Он во времени почти совпал с Ницше — родившись на несколько лет позже, умер с ним в один год, в августе 1900-го, — но если германский провозвестник сверхчеловека последнее десятилетие провёл в безумии, то наш мыслитель оставался ясен и деятелен до последнего часа. Сын крупнейшего русского историка, выросший в напряжённой интеллектуальной среде Москвы, он в семь лет, гуляя у церкви, пережил первое видение прекрасной Девы — то, что позже опишет в стихах «Три свидания». Подростком он отдал четыре года моде на нигилизм и материализм, а в шестнадцать, прочтя Спинозу, вернулся к вере и к Церкви, поняв, что языком новой философии можно изложить само христианство.
Уже в двадцать один год он защитил магистерскую диссертацию «Кризис западной философии», направленную против позитивистов, а к двадцати семи стал доктором с работой «Критика отвлечённых начал». Отвлечёнными он звал любые начала, оторванные от целого: голый разум без веры, голый опыт без разума. Им он противопоставил цельное знание — синтез науки, философии и религии, в котором философия служанка не социальных интересов, как у материалистов, а высшей, богословской цели. Это был ответ марксизму на его же поле: не отвергнуть жажду совершенного устройства жизни, а перенести её основание с земли на абсолютное.
Основная его интуиция — всеединство: единство человека, всего человечества и человека с Богом.
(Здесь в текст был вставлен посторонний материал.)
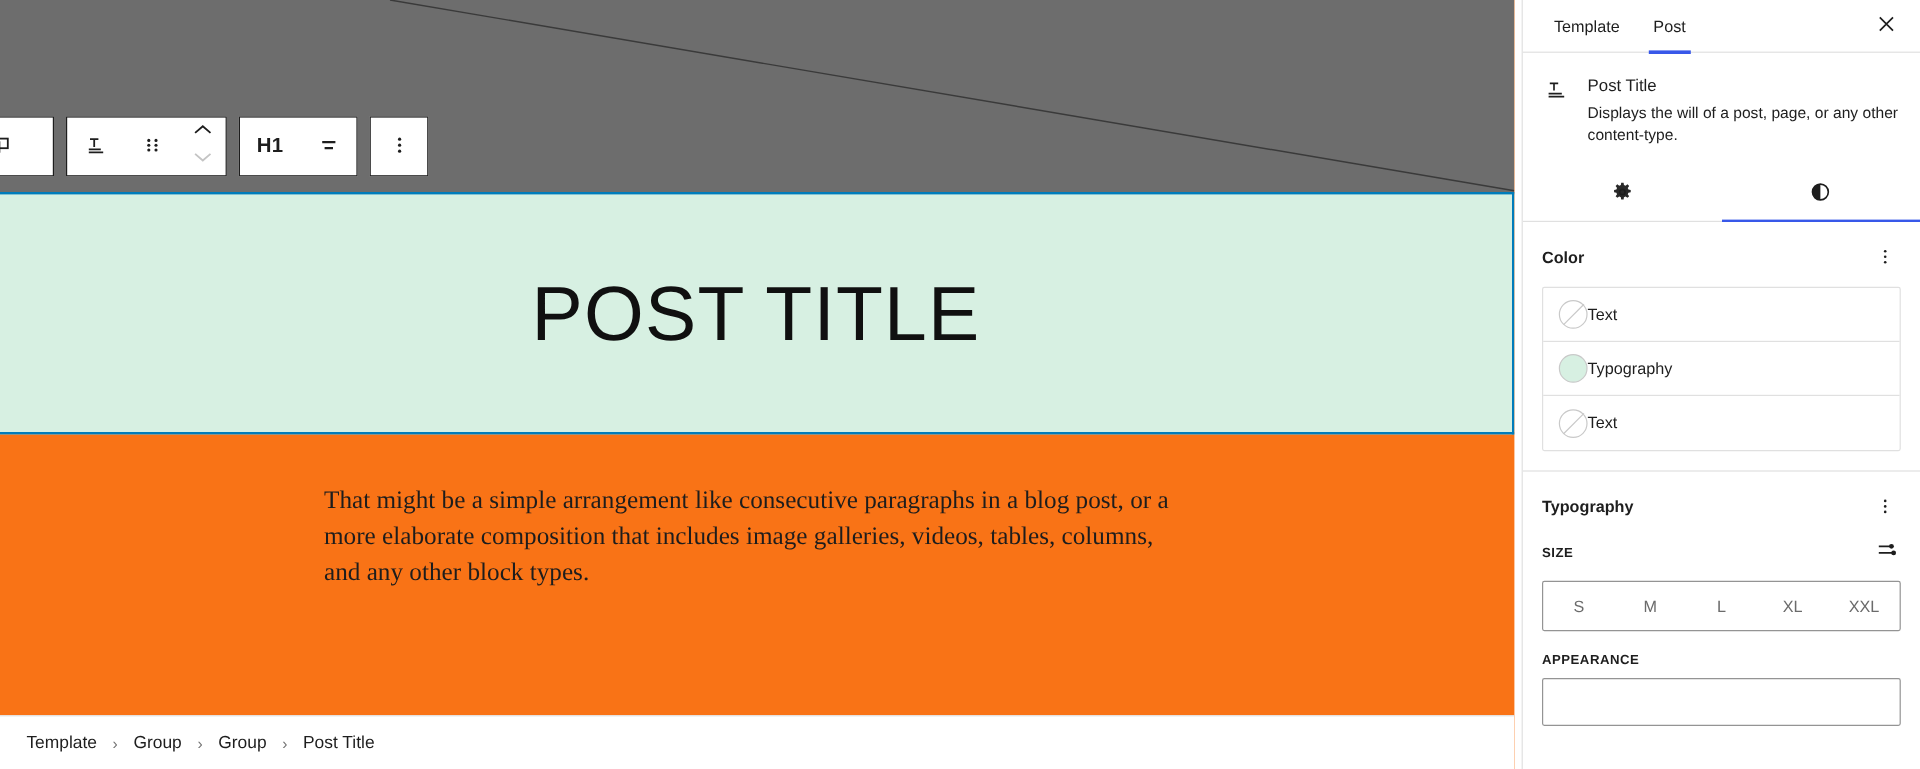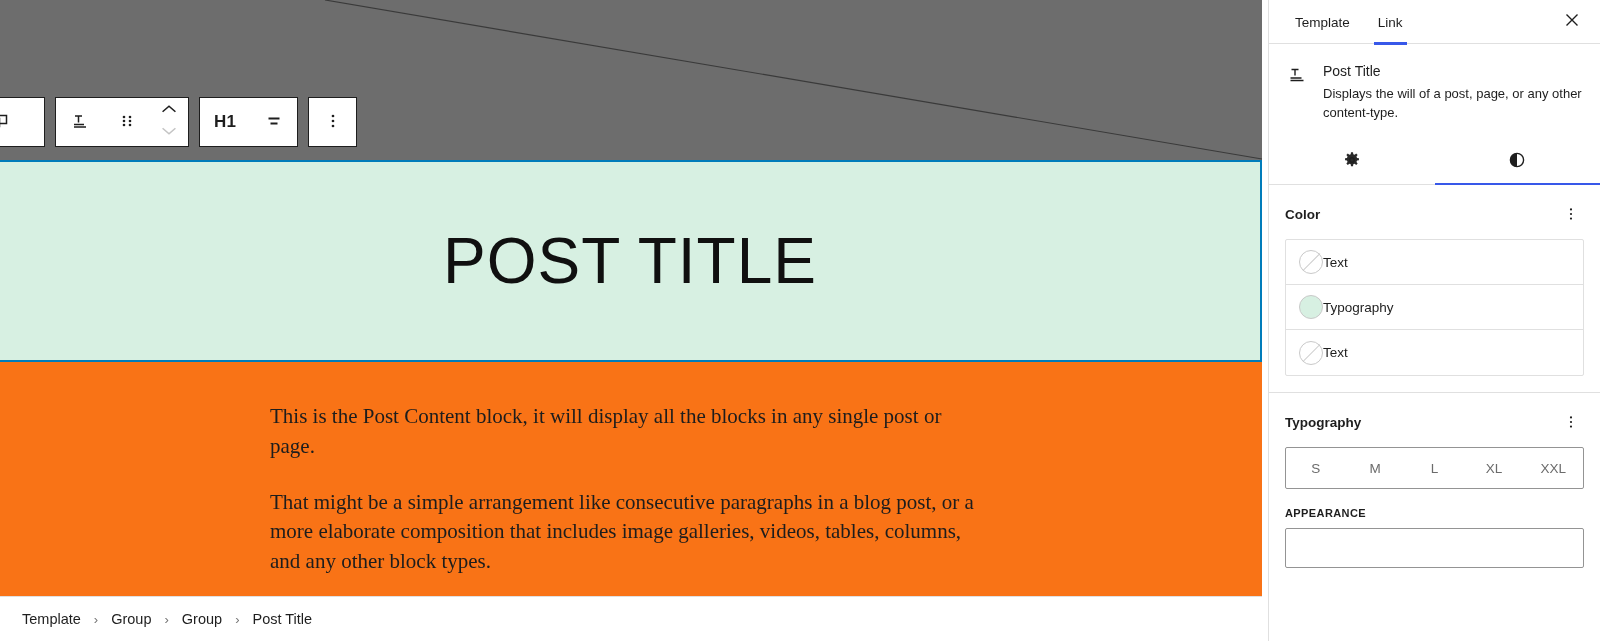--- a/index.html
+++ b/index.html
@@ -304,40 +304,39 @@
           </span>
         </button>
       </div>
     </div>
 
     <div class="title-block">
       <div class="title-text">POST TITLE</div>
     </div>
 
     <div class="post-content">
-      <p>This is the Post Content block, it will display all the blocks in any single post or page.</p>
       <p>That might be a simple arrangement like consecutive paragraphs in a blog post, or a more elaborate composition that includes image galleries, videos, tables, columns, and any other block types.</p>
     </div>
 
     <div class="breadcrumb-bar">
       <span class="crumb">Template</span>
       <span class="crumb-sep">›</span>
       <span class="crumb">Group</span>
       <span class="crumb-sep">›</span>
       <span class="crumb">Group</span>
       <span class="crumb-sep">›</span>
       <span class="crumb current">Post Title</span>
     </div>
   </div>
 
   <div class="sidebar">
 
     <div class="sb-tabs">
       <button class="sb-tab">Template</button>
-      <button class="sb-tab active">Link</button>
+      <button class="sb-tab active">Post</button>
       <div class="sb-close">
         <span>
           <svg width="20" height="20" viewBox="0 0 20 20">
             <path d="M4.5 4.5l11 11M15.5 4.5l-11 11" stroke="#1e1e1e" stroke-width="1.4"></path>
           </svg>
         </span>
       </div>
     </div>
 
     <div class="sb-blockcard">
@@ -405,20 +404,30 @@
         <span class="sb-section-title">Typography</span>
         <span class="dots-v">
           <svg width="20" height="20" viewBox="0 0 24 24">
             <circle cx="12" cy="6.5" r="1.3" fill="#1e1e1e"></circle>
             <circle cx="12" cy="12" r="1.3" fill="#1e1e1e"></circle>
             <circle cx="12" cy="17.5" r="1.3" fill="#1e1e1e"></circle>
           </svg>
         </span>
       </div>
 
+      <div class="size-head">
+        <span class="sub-label">SIZE</span>
+        <span>
+          <svg width="22" height="22" viewBox="0 0 24 24">
+            <path d="M4 9h13M4 15h13" stroke="#1e1e1e" stroke-width="1.6"></path>
+            <circle cx="15.5" cy="9" r="2.2" fill="#1e1e1e"></circle>
+            <circle cx="17.5" cy="15" r="2.2" fill="#1e1e1e"></circle>
+          </svg>
+        </span>
+      </div>
 
       <div class="size-toggle">
         <button class="size-opt">S</button>
         <button class="size-opt">M</button>
         <button class="size-opt">L</button>
         <button class="size-opt">XL</button>
         <button class="size-opt">XXL</button>
       </div>
 
       <span class="sub-label appearance-label">APPEARANCE</span>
Здесь он наследует античной традиции — умному космосу Платона и созерцанию Единого у Плотина, — но мыслит человечество как единый, действительный организм, субъект истории, где нет разницы между народами, верами и цветами кожи. Отсюда и его удивительная открытость: с теплотой он писал об исламе и иудаизме, и в день его кончины поминальные службы творили даже в синагогах.
Сердцевина его построения — учение о двух абсолютах: сверхсущем Боге и становящемся абсолютном, мире. Бог как бы полагает себя в ином, и единое рассыпается во множество — мир оказывается зеркалом, разбитым на миллиарды осколков, что враждуют друг с другом. Зло он понимал не как вину человеческой свободы, а как объективный распад, хаос за которым всё же стоит готовый космос, как картинка на крышке от рассыпанной мозаики. И тогда задача человека — собрать мир так, как он собран в Боге; задача философа — показать людям эту целостную картину.
Носительница этой собирающей силы — София, Премудрость Божия, душа мира, «великое царственное женственное существо», принимающее в себя Бога, как невеста жениха. Центральным и совершенным её явлением был для него Христос, а богочеловечество — не один лишь Богочеловек, но длящееся, исторически развёртывающееся взаимодействие Бога и человека. В этом развитии духа слышны Шеллинг и Гегель, у которых он взял и идею интуитивного созерцания абсолюта: Бога нельзя доказать логически, как нельзя доказать и бытие сидящего рядом, — Его удостоверяет внутренняя интуиция, доступная любому, не только учёному.
В девяностые, изверившись и в собственных горделивых мечтах о вселенской теократии, и в личных привязанностях, он пишет «Оправдание добра» — против Ницше. Здесь его смелая мысль: добро не выбирают, к нему человек влечётся самим естеством, оно детерминирует волю всей бесконечностью своего содержания; свобода остаётся лишь в отказе от добра, в срыве во зло. А в «Смысле любви» он показывает, что любовь — не ради продолжения рода, но путь к преодолению смерти и восстановлению цельного человека, единства мужского и женского, идеализирующего другого до причастия всеединству.
В последний год, ужаснувшись карикатуре, в какую обращали его софийные прозрения, он завершает «Три разговора» с пророческой «Повестью об антихристе» — горьким взглядом на грядущую катастрофу века, в который сам он не вступил. Так и стоит он на пороге: отец русской религиозной философии, чьими вопросами о всеединстве, цельном знании и Премудрости будет жить вся мысль за ним — Бердяев, Франк и те, кто не миновал его ни в согласии, ни в споре.